DESCRIPTION OF THE TASK
Check each line of the data, and copy those where "三菱ふそう" appears.

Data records
···

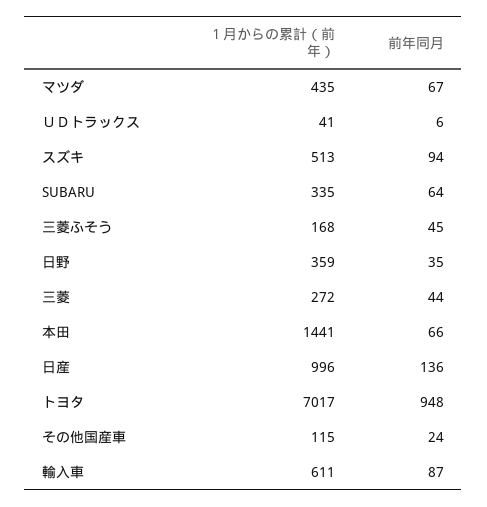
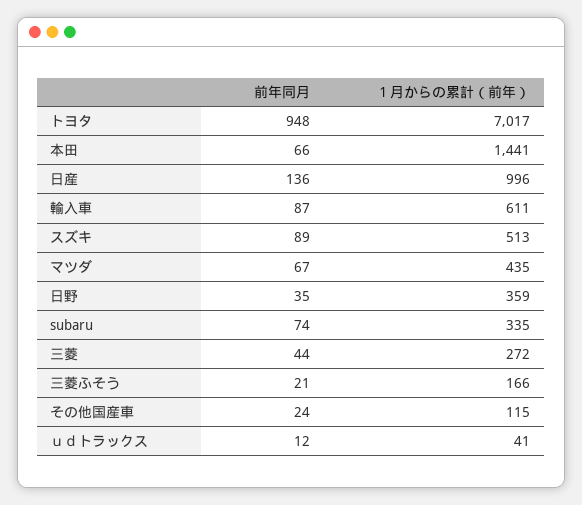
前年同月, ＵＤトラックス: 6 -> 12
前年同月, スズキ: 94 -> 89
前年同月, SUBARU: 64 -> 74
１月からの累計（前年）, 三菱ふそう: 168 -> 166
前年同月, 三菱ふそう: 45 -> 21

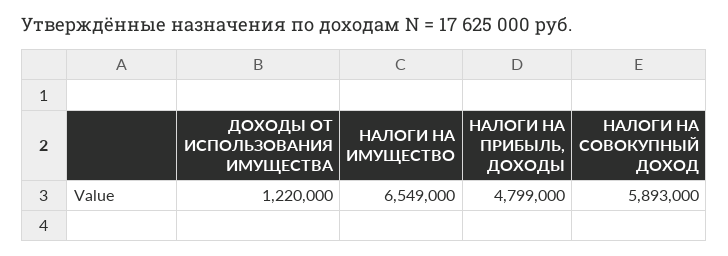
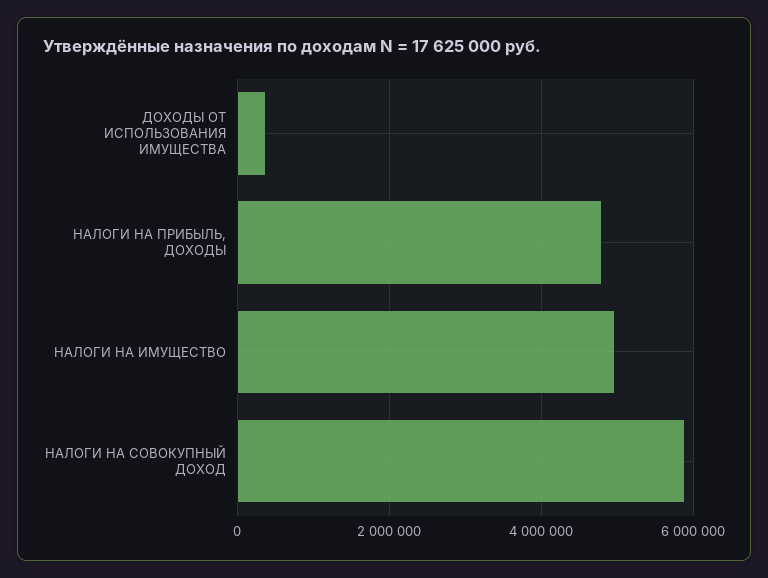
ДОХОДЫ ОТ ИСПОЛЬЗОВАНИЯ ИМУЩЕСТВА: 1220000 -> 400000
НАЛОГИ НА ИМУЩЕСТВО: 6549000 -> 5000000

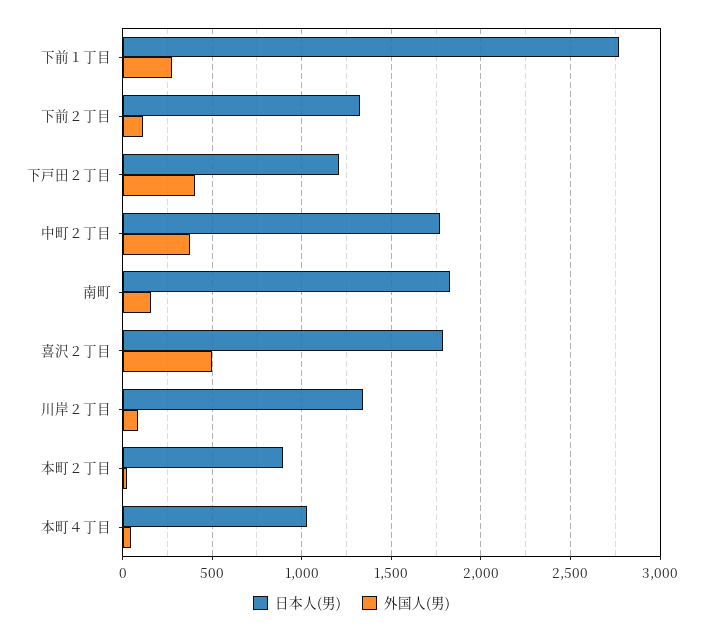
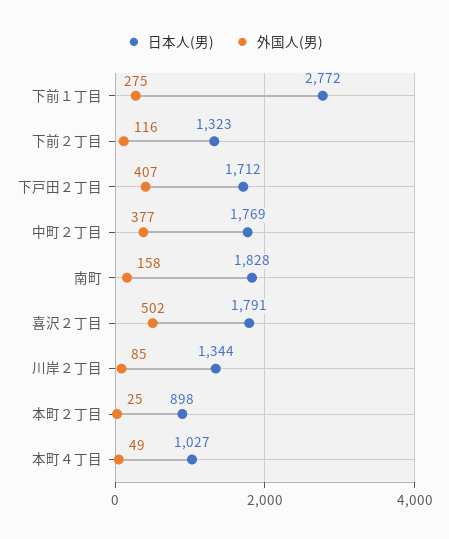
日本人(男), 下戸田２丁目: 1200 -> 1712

···

ANSWER TO THE EXERCISE
１月からの累計（前年）, 三菱ふそう: 168 -> 166
前年同月, 三菱ふそう: 45 -> 21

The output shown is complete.